The woman who they said has made those allegations, a Los Angeles native in her 30s, was slated to attend the news conference and give her own account. But, Wohl said, she feared for her life and on arriving in Washington, "panicked and boarded a flight to another location." Burkman promised she would appear at another news conference in the near future.
Wohl and Burkman took turns speaking at the podium, detailing the allegations, complimenting each other, and defending their professional records against charges of conspiracy peddling and political bias.
The conference was streamed by several reporters in the room. A pickup truck parked in the lot outside by one of the activists in attendance carried a giant inflatable rat wearing a blond Trump toupee.
Earlier this week, several journalists reported on Twitter that they had received suspicious emails from a woman claiming someone had offered to pay her for making sexual misconduct allegations against Mueller. The journalists said those offers had come from SureFire Intelligence, a company NBC News connected to Jacob Wohl through telephone and domain records. Their claims were later bolstered by a second woman who came forward with an email offering similar payments in exchange for smearing Mueller, signed by a SureFire agent.
Burkman opened the news conference by addressing the controversy.
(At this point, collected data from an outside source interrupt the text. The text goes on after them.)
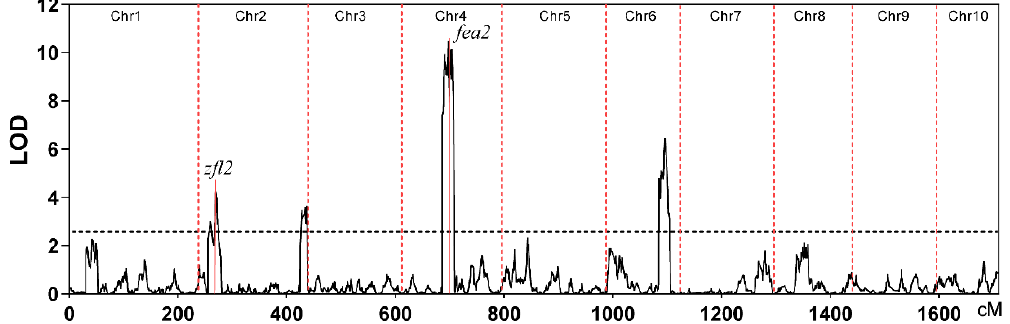
Figure 1. QTLs detected for TBN in the B73 × CML247 RILs population. zfl2 and fea2 were colocated with qTBN2a and qTBN4 , respectively. Table 1. List of QTL for TBN in the B73 × CML247 RILs population.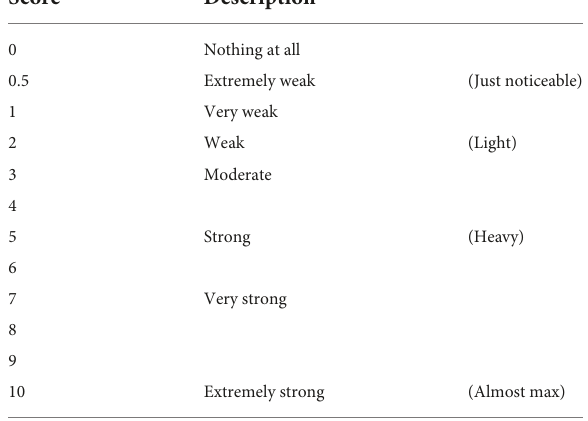
TABLE 1 Borg’s CR-10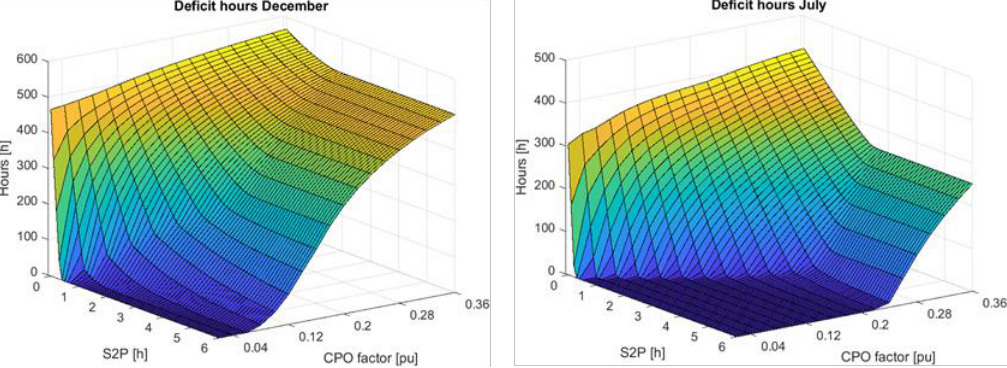
Figure 12. Average monthly hours with non-compliance with constant power in December and July.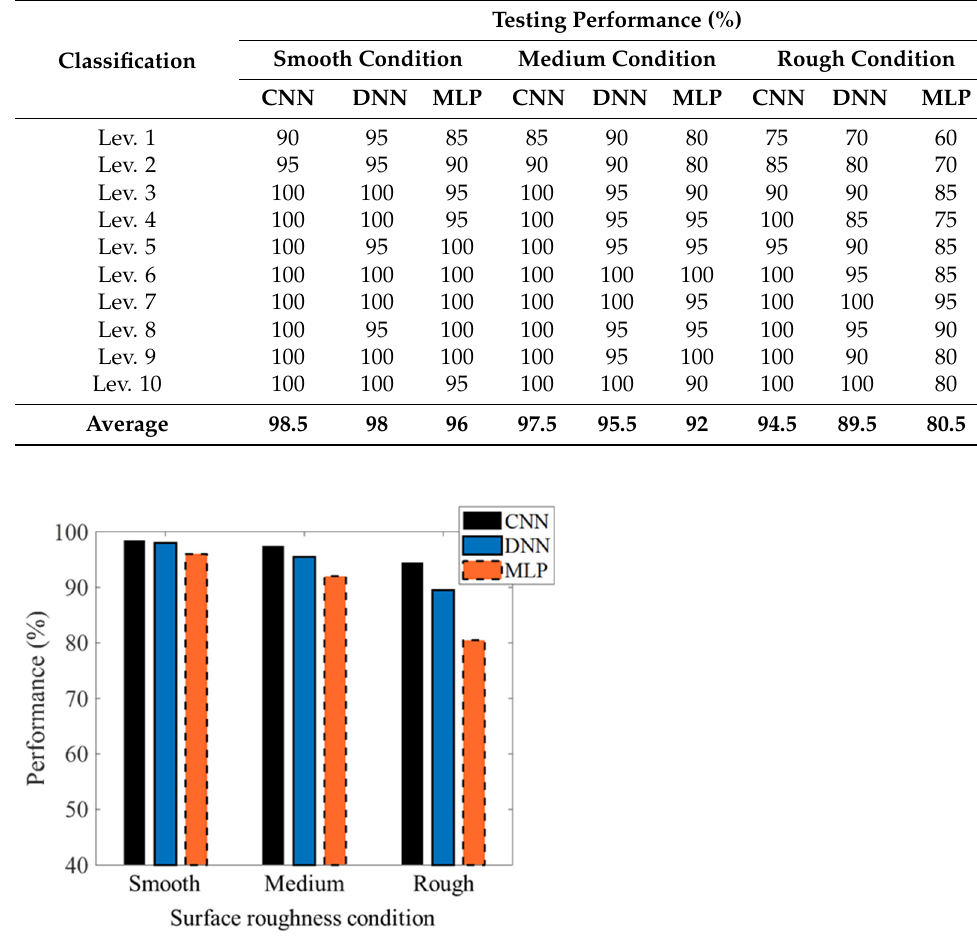
Figure 8. Performance of the CNN, DNN, and MLP models for the three different surface roughness conditions.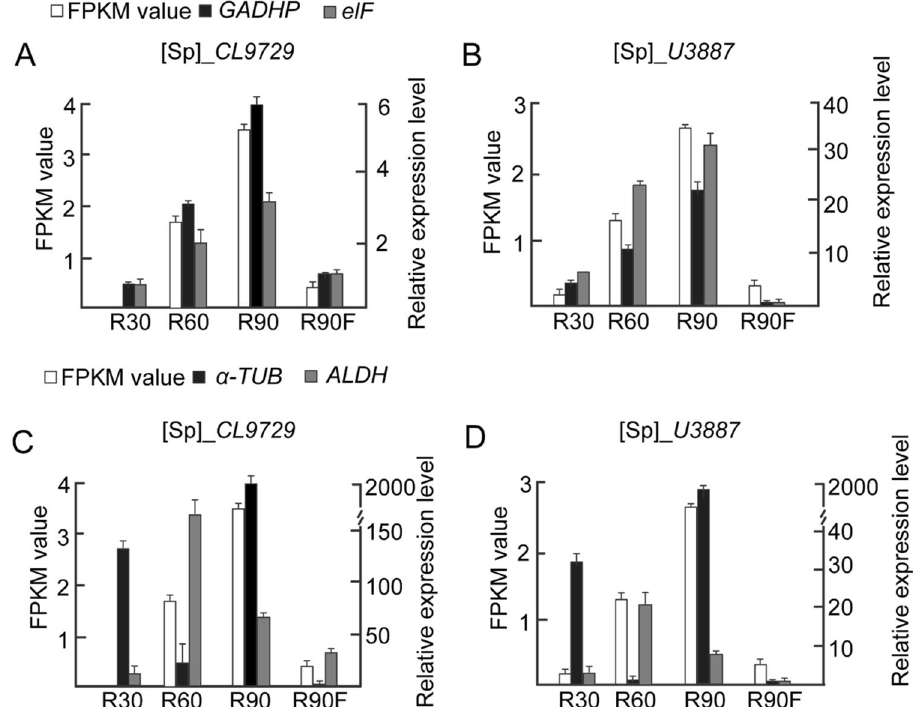
Figure 4. Validation of identified candidate reference genes as internal controls for normalizations of target genes of CL9729 and U3887 . Two stable reference genes of GAPDH and elF (A, B) and two unstable reference genes of ALDH and α-TUB (C, D) were used as internal controls to detect the expression levels of CL9729 and U3887 during different rhizosheath development stages. R30, R60, R90, and R90F indicate the tissues of 30-,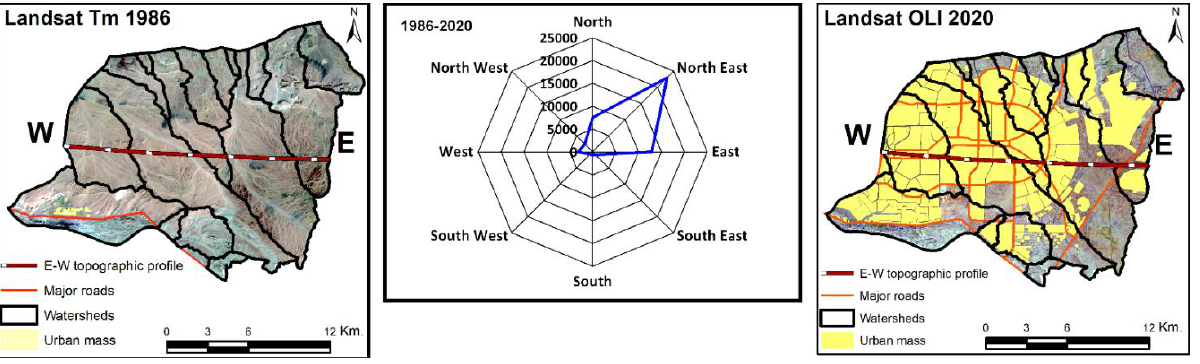
Figure 9. The overall directions of spatial urban expansions and the orientation of water divides and main valleys of the studied watersheds.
"None of this is true," Burkman said of the allegations he and Wohl had been involved in a plot.
"There were no offers of payment, there was no wrongdoing, there was no bribery, there was nothing illegal or untoward or unethical that took place here," Wohl said.
The special counsel's office asked the FBI to investigate the matter last week, after learning of the alleged plot to smear Mueller. Burkman and Wohl said they had not been contacted by the FBI. "I don't think the bureau would embarrass itself by calling us, talking about people that don't exist," Burkman said.
Wohl told reporters the woman making allegations had contacted Wohl with claims Mueller had sexually assaulted her in a New York City hotel room in August of 2010.
Explaining that his "default position" is "to not believe" women who come forward with allegations of sexual assault, Wohl told reporters that he found the woman now accusing Mueller credible. Wohl said that he met her after she hired his company SureFire Intelligence to handle "an estate matter." She later came back to him with the allegations.